Sulla vicebnda interviene anche il vicepremier e ministro degli Esteri, Antonio Tajani, conversando con i giornalisti in Senato dopo il question time: "Credo che sarebbe un bel segnale invitare anche i dissidenti russi alla Biennale di Venezia. Sulla cultura bisogna fare attenzione. Un conto sono gli oligarchi un altro conto è il popolo russo. Non è che bruciamo Dostoevskij, Tolstoj, Gorky perché erano russi".
Commissione Ue: "Se accordo sovvenzione non rispettato sarà rescisso"
"La Commissione condanna la decisione della Fondazione Biennale di consentire alla Russia di partecipare alla Biennale d'arte del 2026", afferma un portavoce della Commissione europea nel briefing quotidiano con la stampa. "Perché la cultura in Europa dovrebbe promuovere e salvaguardare i valori democratici. Dovrebbe favorire il dialogo aperto, la diversità e la libertà di espressione. Questi valori attualmente non vengono rispettati nella Russia di oggi. Per questo motivo condanniamo la decisione. Ora, la Commissione sostiene la Fondazione Biennale. Abbiamo un programma in corso con un finanziamento di 2 milioni di euro che sosterrà i produttori cinematografici, le tecnologie immersive e la formazione. Questo progetto è in corso e, in caso di violazione dell'accordo, come avviene con qualsiasi accordo di sovvenzione, la Commissione lo risolve o lo sospenderà". "Ogni volta che si stipula un accordo di sovvenzione, i beneficiari devono rispettare diverse disposizioni stabilite nel singolo accordo. Quali sono queste disposizioni?
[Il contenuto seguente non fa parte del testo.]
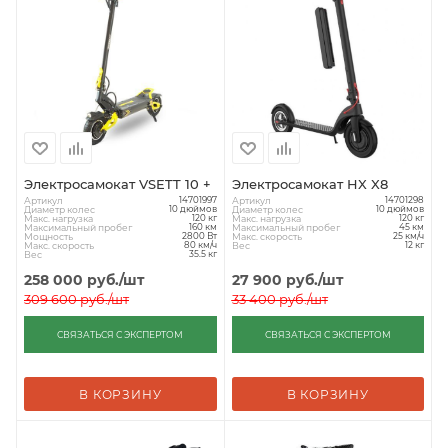
Электросамокат VSETT 10 +
Электросамокат HX X8
Артикул
Артикул
14701997
14701298
Диаметр колес
Диаметр колес
10 дюймов
10 дюймов
Макс. нагрузка
Макс. нагрузка
120 кг
120 кг
Максимальный пробег
Максимальный пробег
160 км
45 км
Мощность
Макс. скорость
2800 Вт
25 км/ч
Макс. скорость
Вес
80 км/ч
12 кг
Вес
35.5 кг
258 000
руб.
/шт
27 900
руб.
/шт
309 600
руб.
/шт
33 400
руб.
/шт
СВЯЗАТЬСЯ С ЭКСПЕРТОМ
СВЯЗАТЬСЯ С ЭКСПЕРТОМ
В КОРЗИНУ
В КОРЗИНУ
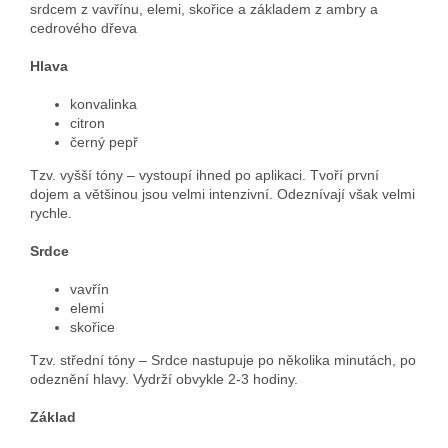
srdcem z vavřínu, elemi, skořice a základem z ambry a
cedrového dřeva
Hlava
konvalinka
citron
černý pepř
Tzv. vyšší tóny – vystoupí ihned po aplikaci. Tvoří první
dojem a většinou jsou velmi intenzivní. Odeznívají však velmi
rychle.
Srdce
vavřín
elemi
skořice
Tzv. střední tóny – Srdce nastupuje po několika minutách, po
odeznění hlavy. Vydrží obvykle 2-3 hodiny.
Základ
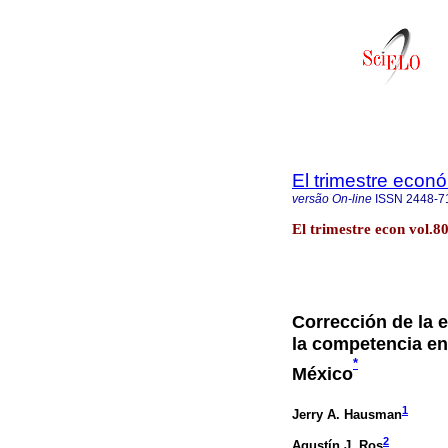
El trimestre econ
versão On-line
ISSN
2448-7
El trimestre econ vol.8
Corrección de la 
la competencia en
*
México
1
Jerry A. Hausman
2
Agustín J. Ros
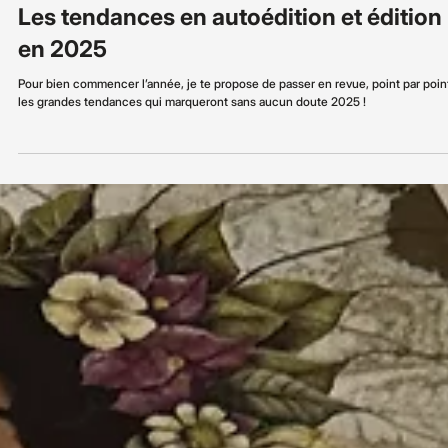
12 janv. 2025
Autoédition & Édition
Les tendances en autoédition et édition
en 2025
Pour bien commencer l’année, je te propose de passer en revue, point par poin
les grandes tendances qui marqueront sans aucun doute 2025 !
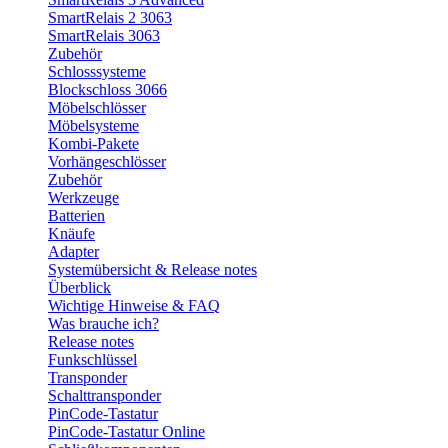
SmartRelais 2 3063
SmartRelais 3063
Zubehör
Schlosssysteme
Blockschloss 3066
Möbelschlösser
Möbelsysteme
Kombi-Pakete
Vorhängeschlösser
Zubehör
Werkzeuge
Batterien
Knäufe
Adapter
Systemübersicht & Release notes
Überblick
Wichtige Hinweise & FAQ
Was brauche ich?
Release notes
Funkschlüssel
Transponder
Schalttransponder
PinCode-Tastatur
PinCode-Tastatur Online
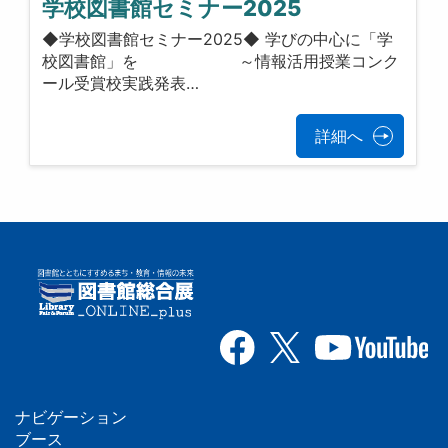
学校図書館セミナー2025
◆学校図書館セミナー2025◆ 学びの中心に「学
校図書館」を ～情報活用授業コンク
ール受賞校実践発表…
詳細へ
ナビゲーション
フ
ブース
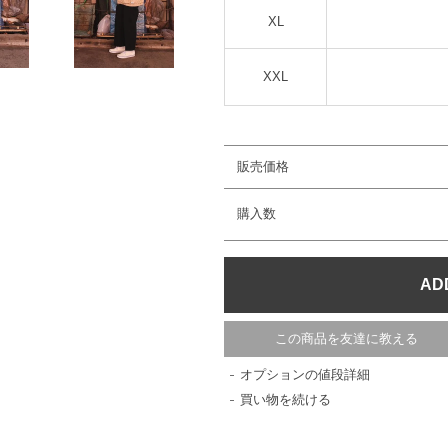
XL
XXL
販売価格
購入数
この商品を友達に教える
オプションの値段詳細
買い物を続ける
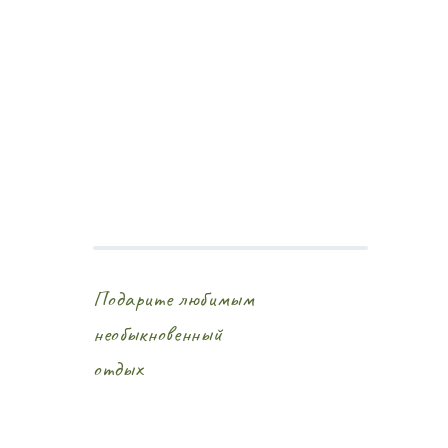
Подарите любимым
необыкновенный
отдых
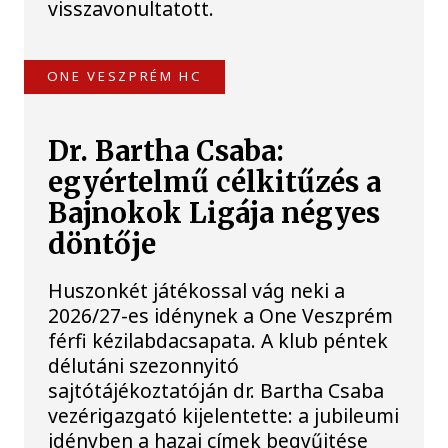
visszavonultatott.
ONE VESZPRÉM HC
Dr. Bartha Csaba:
egyértelmű célkitűzés a
Bajnokok Ligája négyes
döntője
Huszonkét játékossal vág neki a
2026/27-es idénynek a One Veszprém
férfi kézilabdacsapata. A klub péntek
délutáni szezonnyitó
sajtótájékoztatóján dr. Bartha Csaba
vezérigazgató kijelentette: a jubileumi
idényben a hazai címek begyűjtése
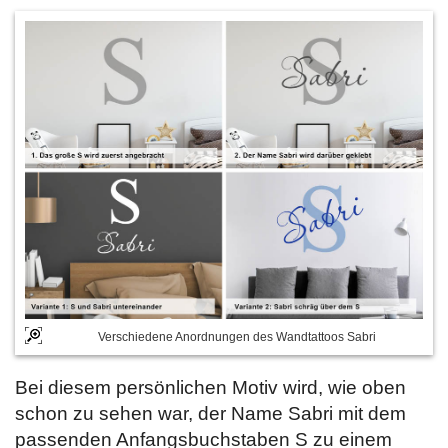
Verschiedene Anordnungen des Wandtattoos Sabri
Bei diesem persönlichen Motiv wird, wie oben
schon zu sehen war, der Name Sabri mit dem
passenden Anfangsbuchstaben S zu einem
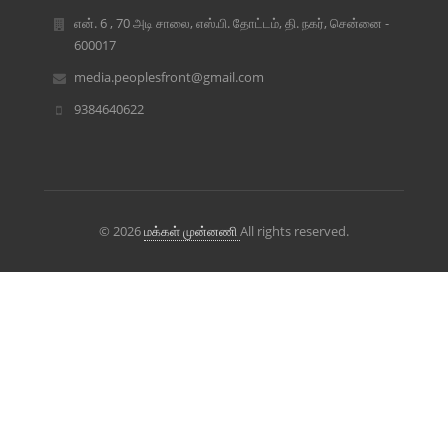
என். 6 , 70 அடி சாலை, எஸ்.பி. தோட்டம், தி. நகர், சென்னை -
600017
media.peoplesfront@gmail.com
9384640622
© 2026
மக்கள் முன்னணி
All rights reserved.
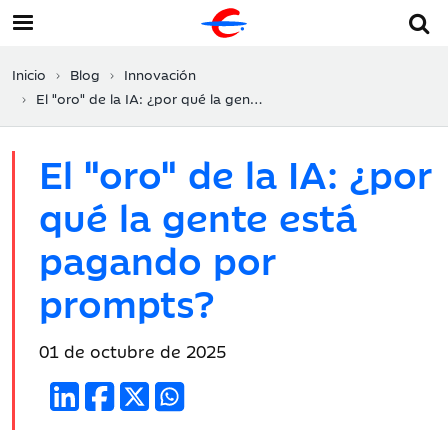
Inicio
Blog
Innovación
El "oro" de la IA: ¿por qué la gente está pagando por prompts?
El "oro" de la IA: ¿por
qué la gente está
pagando por
prompts?
Fecha
01 de octubre de 2025
de
publicación:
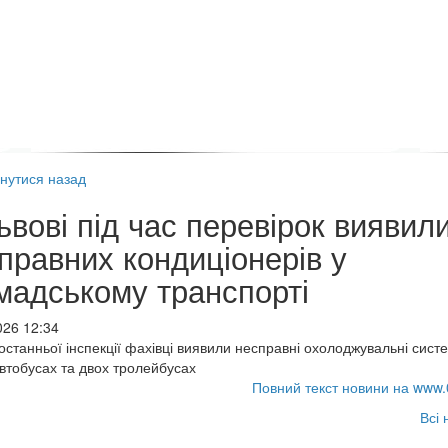
нутися назад
ьвові під час перевірок виявил
правних кондиціонерів у
мадському транспорті
026 12:34
 останньої інспекції фахівці виявили несправні охолоджувальні сист
втобусах та двох тролейбусах
Повний текст новини на www.
Всі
Ci sono standard etici che devono essere rispettati, valori dell'Ue, norme dell'Ue. Quindi, ciò che potrebbe potenzialmente accadere è che esaminiamo questo accordo di sovvenzione e verifichiamo che tutto sia rispettato. In caso di violazione, la Commissione sospende o risolve il contratto", precisa il portavoce. Per il momento, "ci troviamo nella fase di condanna di una decisione che non è in linea con i valori che ho esposto nella mia precedente dichiarazione" e "poi, per quanto riguarda i possibili passi successivi, sarà oggetto di una fase successiva".